Question

A solution is made by mixing 50.0 g of acetone (CH₃COCH₃) and 50.0 g of methanol (CH₃OH). What is the vapor pressure of this solution at 25⁰C? What is the composition of the vapor expressed as a mole fraction? Assume ideal solution and gas behavior. (At 25⁰C the vapor pressures of pure acetone and pure methanol are 271 torr and 143 torr, respectively.) The actual vapor pressure of this solution is 161 torr. Explain any discrepancies.

Short answer

In a closed chamber at some temperature when vapors are formed, the force applied by them on the liquid surface is known as vapor pressure. For any solution, the vapor pressure of acetone and methanol are 257.34 torr and 253.14 torr.

Step-by-step solution

Determine the Mole fraction

It is given that the mass of acetone and methanol is 50g each and molecular weight will be 58g and 32g respectively.
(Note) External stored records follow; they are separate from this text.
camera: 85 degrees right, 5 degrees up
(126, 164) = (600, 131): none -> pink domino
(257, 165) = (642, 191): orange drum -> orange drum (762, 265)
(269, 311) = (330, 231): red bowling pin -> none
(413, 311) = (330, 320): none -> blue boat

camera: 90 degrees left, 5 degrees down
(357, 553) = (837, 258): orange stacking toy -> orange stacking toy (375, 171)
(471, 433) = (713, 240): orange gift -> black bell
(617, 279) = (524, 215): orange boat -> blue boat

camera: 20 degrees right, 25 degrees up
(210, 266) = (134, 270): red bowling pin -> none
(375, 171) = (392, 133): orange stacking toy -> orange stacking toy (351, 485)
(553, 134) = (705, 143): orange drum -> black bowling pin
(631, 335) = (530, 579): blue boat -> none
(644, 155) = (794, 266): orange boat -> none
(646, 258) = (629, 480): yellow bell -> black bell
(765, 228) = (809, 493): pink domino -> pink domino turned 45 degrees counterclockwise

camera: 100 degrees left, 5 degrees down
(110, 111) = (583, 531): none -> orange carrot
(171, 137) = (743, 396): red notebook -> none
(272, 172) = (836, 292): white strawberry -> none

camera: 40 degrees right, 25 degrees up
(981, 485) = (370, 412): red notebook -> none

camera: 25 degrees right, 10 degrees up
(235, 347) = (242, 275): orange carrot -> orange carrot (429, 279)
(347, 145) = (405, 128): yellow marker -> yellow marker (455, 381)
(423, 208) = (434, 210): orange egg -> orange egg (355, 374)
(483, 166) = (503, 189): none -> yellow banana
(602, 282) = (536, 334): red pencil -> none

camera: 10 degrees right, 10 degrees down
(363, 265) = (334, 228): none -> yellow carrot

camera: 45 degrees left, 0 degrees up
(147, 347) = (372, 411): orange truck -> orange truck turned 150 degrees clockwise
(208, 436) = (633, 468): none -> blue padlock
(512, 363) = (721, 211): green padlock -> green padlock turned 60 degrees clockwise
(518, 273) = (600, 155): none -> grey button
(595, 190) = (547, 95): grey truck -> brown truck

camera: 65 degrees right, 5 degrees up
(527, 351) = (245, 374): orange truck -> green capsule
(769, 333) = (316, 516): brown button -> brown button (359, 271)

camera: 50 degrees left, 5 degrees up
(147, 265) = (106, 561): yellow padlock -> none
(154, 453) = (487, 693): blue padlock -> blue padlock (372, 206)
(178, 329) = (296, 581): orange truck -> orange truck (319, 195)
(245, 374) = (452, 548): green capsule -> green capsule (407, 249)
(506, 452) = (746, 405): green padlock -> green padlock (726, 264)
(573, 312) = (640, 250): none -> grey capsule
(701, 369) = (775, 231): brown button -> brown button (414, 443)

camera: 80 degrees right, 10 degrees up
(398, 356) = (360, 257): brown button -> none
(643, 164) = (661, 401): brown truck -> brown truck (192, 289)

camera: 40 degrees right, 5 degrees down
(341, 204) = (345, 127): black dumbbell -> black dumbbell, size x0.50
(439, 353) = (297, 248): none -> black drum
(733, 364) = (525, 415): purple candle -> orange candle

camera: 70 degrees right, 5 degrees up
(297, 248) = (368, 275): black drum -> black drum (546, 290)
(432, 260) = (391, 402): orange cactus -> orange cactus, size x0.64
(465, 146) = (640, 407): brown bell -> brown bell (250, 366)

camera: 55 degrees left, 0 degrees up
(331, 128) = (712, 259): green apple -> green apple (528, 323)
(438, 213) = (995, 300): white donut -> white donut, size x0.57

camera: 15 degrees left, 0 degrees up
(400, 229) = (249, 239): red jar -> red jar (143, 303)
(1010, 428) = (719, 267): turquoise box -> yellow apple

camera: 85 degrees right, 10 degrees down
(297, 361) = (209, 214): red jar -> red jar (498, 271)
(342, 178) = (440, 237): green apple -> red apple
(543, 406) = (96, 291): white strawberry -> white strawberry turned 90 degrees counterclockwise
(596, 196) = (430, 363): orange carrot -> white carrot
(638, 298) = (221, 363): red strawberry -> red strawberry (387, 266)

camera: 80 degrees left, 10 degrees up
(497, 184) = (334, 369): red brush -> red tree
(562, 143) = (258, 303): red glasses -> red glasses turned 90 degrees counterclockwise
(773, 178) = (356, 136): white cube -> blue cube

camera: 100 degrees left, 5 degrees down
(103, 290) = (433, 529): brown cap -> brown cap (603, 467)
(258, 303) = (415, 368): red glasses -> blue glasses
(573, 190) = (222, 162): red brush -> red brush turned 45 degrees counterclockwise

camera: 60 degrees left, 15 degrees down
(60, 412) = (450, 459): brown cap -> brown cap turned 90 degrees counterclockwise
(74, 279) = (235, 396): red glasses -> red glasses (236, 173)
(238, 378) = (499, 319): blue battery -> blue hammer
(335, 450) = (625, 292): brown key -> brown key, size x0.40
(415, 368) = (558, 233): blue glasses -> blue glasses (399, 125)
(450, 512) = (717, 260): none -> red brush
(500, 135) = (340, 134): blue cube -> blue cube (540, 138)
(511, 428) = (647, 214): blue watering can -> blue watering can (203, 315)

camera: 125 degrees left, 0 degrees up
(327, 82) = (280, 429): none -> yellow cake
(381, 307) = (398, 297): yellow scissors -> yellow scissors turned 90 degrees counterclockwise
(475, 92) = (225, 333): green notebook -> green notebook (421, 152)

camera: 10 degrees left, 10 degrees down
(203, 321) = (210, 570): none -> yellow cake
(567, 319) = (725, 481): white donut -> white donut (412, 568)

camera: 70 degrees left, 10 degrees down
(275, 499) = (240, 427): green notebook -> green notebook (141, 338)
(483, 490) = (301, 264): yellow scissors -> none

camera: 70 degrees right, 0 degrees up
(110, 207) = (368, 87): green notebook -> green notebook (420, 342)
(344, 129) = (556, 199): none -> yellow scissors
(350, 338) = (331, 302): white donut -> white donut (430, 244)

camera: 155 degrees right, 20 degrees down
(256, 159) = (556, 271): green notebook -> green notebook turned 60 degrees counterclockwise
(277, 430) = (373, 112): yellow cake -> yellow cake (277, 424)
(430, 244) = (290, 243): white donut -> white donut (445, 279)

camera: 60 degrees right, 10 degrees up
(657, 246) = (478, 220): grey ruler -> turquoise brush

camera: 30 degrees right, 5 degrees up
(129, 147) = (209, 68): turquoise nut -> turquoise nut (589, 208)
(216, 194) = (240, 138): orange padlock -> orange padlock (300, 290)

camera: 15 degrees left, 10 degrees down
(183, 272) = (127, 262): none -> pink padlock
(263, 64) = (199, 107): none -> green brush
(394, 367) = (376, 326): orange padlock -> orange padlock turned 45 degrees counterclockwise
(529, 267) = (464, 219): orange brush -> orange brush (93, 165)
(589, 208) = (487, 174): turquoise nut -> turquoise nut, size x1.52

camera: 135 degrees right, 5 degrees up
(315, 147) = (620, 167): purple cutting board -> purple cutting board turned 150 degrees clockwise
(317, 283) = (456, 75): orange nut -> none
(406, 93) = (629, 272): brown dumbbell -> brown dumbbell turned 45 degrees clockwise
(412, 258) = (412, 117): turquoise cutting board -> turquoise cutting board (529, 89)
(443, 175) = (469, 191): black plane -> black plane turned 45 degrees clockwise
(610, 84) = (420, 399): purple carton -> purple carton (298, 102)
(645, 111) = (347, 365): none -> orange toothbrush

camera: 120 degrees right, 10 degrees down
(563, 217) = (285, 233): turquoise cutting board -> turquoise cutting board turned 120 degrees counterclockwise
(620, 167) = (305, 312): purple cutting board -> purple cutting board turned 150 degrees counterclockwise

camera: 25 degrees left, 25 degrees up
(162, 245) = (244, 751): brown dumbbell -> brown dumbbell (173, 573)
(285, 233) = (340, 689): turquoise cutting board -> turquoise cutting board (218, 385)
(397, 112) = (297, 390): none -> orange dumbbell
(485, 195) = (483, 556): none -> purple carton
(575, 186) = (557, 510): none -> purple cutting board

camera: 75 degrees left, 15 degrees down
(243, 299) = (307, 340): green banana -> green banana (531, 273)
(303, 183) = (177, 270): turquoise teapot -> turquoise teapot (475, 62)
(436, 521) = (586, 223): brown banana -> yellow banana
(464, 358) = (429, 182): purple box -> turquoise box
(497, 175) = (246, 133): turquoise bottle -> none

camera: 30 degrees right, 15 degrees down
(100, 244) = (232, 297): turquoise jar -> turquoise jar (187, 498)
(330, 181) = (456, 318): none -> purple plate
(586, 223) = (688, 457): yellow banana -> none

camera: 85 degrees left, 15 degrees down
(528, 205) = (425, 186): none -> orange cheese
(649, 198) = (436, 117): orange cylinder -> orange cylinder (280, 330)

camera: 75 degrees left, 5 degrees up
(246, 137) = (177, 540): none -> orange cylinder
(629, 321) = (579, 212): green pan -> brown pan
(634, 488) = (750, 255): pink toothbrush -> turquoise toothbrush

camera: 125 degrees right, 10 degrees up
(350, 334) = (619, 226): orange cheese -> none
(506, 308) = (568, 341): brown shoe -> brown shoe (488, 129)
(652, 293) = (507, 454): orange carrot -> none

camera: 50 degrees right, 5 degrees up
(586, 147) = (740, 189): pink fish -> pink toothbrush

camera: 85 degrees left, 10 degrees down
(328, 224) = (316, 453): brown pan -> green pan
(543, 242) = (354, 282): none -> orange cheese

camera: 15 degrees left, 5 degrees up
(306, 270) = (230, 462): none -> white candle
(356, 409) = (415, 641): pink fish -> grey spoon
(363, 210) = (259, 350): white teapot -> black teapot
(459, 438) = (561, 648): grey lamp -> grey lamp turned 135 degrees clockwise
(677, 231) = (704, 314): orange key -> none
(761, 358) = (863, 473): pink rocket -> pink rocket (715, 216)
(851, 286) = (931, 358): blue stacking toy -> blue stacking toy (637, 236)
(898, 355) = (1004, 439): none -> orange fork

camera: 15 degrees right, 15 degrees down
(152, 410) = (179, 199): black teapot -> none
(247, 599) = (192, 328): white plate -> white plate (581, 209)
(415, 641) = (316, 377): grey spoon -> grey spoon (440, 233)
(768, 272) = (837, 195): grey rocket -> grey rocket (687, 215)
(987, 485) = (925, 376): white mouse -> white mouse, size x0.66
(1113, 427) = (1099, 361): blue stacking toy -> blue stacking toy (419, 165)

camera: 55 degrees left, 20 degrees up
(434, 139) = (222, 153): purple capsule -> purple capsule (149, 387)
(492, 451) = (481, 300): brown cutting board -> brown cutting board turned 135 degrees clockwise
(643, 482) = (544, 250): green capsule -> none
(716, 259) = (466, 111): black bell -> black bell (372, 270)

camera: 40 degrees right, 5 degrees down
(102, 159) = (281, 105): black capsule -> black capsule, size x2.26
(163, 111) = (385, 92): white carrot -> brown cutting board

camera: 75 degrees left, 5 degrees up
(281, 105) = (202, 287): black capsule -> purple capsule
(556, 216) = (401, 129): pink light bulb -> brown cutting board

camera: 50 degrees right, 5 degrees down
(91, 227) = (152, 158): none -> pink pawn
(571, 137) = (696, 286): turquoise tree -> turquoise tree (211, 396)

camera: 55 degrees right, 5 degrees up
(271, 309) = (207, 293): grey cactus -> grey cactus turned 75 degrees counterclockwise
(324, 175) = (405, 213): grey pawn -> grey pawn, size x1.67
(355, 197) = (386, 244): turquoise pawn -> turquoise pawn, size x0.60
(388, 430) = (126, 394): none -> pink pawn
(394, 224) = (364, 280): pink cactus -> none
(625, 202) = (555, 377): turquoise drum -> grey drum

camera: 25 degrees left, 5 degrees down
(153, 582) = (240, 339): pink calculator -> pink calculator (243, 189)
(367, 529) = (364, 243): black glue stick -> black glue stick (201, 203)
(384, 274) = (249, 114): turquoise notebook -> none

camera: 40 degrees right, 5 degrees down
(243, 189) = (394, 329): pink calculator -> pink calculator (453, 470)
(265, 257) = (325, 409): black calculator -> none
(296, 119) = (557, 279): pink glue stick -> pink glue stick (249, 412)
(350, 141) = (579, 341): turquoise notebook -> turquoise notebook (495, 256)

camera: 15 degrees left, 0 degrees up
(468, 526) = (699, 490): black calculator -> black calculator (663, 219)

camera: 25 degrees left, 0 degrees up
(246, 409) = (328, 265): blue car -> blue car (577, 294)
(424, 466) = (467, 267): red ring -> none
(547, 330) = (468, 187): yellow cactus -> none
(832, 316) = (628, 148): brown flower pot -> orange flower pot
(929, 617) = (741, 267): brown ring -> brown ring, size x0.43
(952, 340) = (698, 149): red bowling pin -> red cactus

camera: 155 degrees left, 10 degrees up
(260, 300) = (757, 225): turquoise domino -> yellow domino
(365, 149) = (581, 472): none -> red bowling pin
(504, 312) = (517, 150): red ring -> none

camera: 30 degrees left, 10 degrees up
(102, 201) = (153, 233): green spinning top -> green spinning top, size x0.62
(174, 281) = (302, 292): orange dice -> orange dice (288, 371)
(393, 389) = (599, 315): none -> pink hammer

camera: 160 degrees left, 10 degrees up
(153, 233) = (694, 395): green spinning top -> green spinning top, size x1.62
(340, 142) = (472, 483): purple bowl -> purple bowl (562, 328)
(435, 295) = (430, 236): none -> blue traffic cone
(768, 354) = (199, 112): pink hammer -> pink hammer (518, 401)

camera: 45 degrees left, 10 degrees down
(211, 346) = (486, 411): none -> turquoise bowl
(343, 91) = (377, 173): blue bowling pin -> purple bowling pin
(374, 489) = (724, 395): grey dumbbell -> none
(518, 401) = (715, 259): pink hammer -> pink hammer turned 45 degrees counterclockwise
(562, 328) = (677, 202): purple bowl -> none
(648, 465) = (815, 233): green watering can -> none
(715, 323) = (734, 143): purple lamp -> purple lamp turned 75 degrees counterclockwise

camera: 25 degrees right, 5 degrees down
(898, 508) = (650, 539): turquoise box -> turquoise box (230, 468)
So, the number of moles will be

Number of moles of acetone = $\frac{\text{Mass}}{\text{Molecularweight}}\text{=}\frac{50}{58}\text{=0.8620}$

Number of moles of methanol =$\frac{\text{Mass}}{\text{Molecularweight}}\text{=}\frac{50}{32}\text{=1.5625}$

Mole fraction of acetone = $\frac{\text{Molesofsolute}}{\text{Totalmoles}}=\frac{0.8620}{2.4245}\text{=0.3555}$

Mole fraction of methanol = $\frac{\text{Molesofsolute}}{\text{Totalmoles}}=\frac{1.5624}{2.4245}\text{=0.6444}$

Determine the vapour pressure

According to Raoult’s law, the vapor pressure of methanol is given by:

${\text{P}}_{\text{Solution}}{\text{=X}}_{\text{solvent}}\times {{\text{P}}^{°}}_{\text{Solvent}}$

Thus, the vapor pressure of acetone is:

$$\begin{gathered} {\text{P}}_{\text{Solution}}{\text{-P}}_{\text{PureSolution}}{\text{=X}}_{\text{acetone}}\times {{\text{P}}^{°}}_{\text{acetone}} \\ {\text{P}}_{\text{Solution}}\text{-161=0.3555}\times \text{271} \\ {\text{P}}_{\text{Solution}}\text{=96.34+161=257.34torr} \end{gathered}$$

The vapor pressure of methanol will be:

$\begin{array}{rcl}& & {\text{P}}_{\text{Solution}}{\text{=X}}_{\text{methanol}}\times {{\text{P}}^{°}}_{\text{methanol}}\\ & & {\text{P}}_{\text{Solution}}\text{-161=0.6444}\times \text{143}\\ & & \text{=92.14+161=253.14torr}\end{array}$

Therefore, the total vapor pressure of the solution will be

${\text{P}}_{\text{Solution}}{\text{=P}}_{\text{acetone}}{\text{+P}}_{\text{methanol}}\text{=257.34+253.14=510.48torr.}$

Vapour pressure composition

The composition of vapor pressure of the solution in terms of mole fraction will be:

$$\begin{gathered} {\text{X}}_{\text{acetone}}\text{=}\frac{{\text{P}}_{\text{Solution}}}{{{\text{P}}^{°}}_{\text{acetone}}}\text{=}\frac{257.34}{271}\text{=0.94} \\ {\text{X}}_{\text{methanol}}\text{=}\frac{{\text{P}}_{\text{Solution}}}{{{\text{P}}^{°}}_{\text{methanol}}}\text{=}\frac{253.14}{143}\text{=1.77} \end{gathered}$$